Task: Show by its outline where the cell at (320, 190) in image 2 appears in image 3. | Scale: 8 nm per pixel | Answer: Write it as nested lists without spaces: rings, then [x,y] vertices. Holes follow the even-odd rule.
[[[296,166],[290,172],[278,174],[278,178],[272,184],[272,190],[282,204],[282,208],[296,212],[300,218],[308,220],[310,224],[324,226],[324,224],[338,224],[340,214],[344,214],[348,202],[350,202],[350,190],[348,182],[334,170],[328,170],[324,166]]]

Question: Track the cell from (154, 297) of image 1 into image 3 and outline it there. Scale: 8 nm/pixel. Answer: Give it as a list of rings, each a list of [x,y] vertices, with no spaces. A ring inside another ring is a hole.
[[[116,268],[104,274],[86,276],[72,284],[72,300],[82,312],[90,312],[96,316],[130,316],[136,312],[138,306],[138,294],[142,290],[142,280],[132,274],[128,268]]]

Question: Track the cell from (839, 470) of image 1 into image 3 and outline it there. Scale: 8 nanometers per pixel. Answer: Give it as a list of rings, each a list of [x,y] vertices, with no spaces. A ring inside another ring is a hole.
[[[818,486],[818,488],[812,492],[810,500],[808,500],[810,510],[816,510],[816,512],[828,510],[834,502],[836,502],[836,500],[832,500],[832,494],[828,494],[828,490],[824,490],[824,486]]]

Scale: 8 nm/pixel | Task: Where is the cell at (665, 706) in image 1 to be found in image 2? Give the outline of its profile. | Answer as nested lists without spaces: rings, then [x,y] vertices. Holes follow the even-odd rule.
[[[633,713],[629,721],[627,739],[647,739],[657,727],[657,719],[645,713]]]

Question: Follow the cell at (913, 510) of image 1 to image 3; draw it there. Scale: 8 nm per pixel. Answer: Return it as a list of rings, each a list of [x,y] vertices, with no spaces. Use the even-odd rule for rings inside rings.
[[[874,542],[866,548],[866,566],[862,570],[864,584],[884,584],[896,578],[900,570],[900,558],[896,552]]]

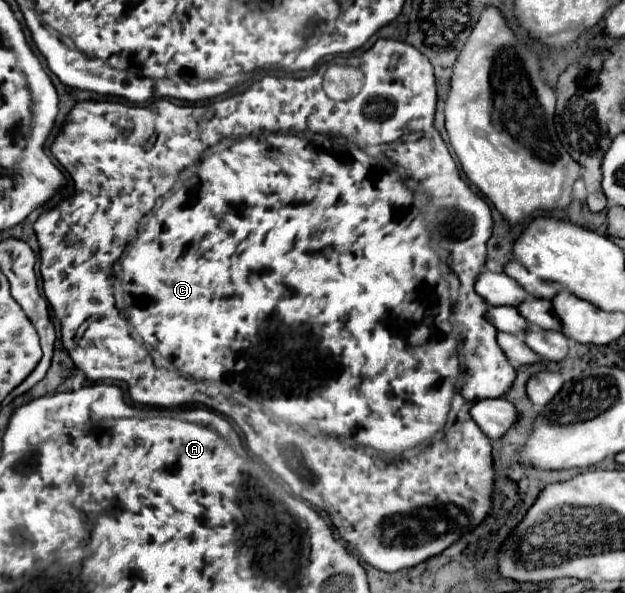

◆ ◆ ◆

§ Description of the task
Pictures stay out; reproduce every line of the records exactly.

§ Expected answer
Task: Show by its outline where the cell at (320, 190) in image 2 appears in image 3. | Scale: 8 nm per pixel | Answer: Write it as nested lists without spaces: rings, then [x,y] vertices. Holes follow the even-odd rule.
[[[296,166],[290,172],[278,174],[278,178],[272,184],[272,190],[282,204],[282,208],[296,212],[300,218],[308,220],[310,224],[324,226],[324,224],[338,224],[340,214],[344,214],[348,202],[350,202],[350,190],[348,182],[334,170],[328,170],[324,166]]]

Question: Track the cell from (154, 297) of image 1 into image 3 and outline it there. Scale: 8 nm/pixel. Answer: Give it as a list of rings, each a list of [x,y] vertices, with no spaces. A ring inside another ring is a hole.
[[[116,268],[104,274],[86,276],[72,284],[72,300],[82,312],[90,312],[96,316],[130,316],[136,312],[138,306],[138,294],[142,290],[142,280],[132,274],[128,268]]]

Question: Track the cell from (839, 470) of image 1 into image 3 and outline it there. Scale: 8 nanometers per pixel. Answer: Give it as a list of rings, each a list of [x,y] vertices, with no spaces. A ring inside another ring is a hole.
[[[818,486],[818,488],[812,492],[810,500],[808,500],[810,510],[816,510],[816,512],[828,510],[834,502],[836,502],[836,500],[832,500],[832,494],[828,494],[828,490],[824,490],[824,486]]]

Scale: 8 nm/pixel | Task: Where is the cell at (665, 706) in image 1 to be found in image 2? Give the outline of its profile. | Answer as nested lists without spaces: rings, then [x,y] vertices. Holes follow the even-odd rule.
[[[633,713],[629,721],[627,739],[647,739],[657,727],[657,719],[645,713]]]

Question: Follow the cell at (913, 510) of image 1 to image 3; draw it there. Scale: 8 nm per pixel. Answer: Return it as a list of rings, each a list of [x,y] vertices, with no spaces. Use the even-odd rule for rings inside rings.
[[[874,542],[866,548],[866,566],[862,570],[864,584],[884,584],[896,578],[900,570],[900,558],[896,552]]]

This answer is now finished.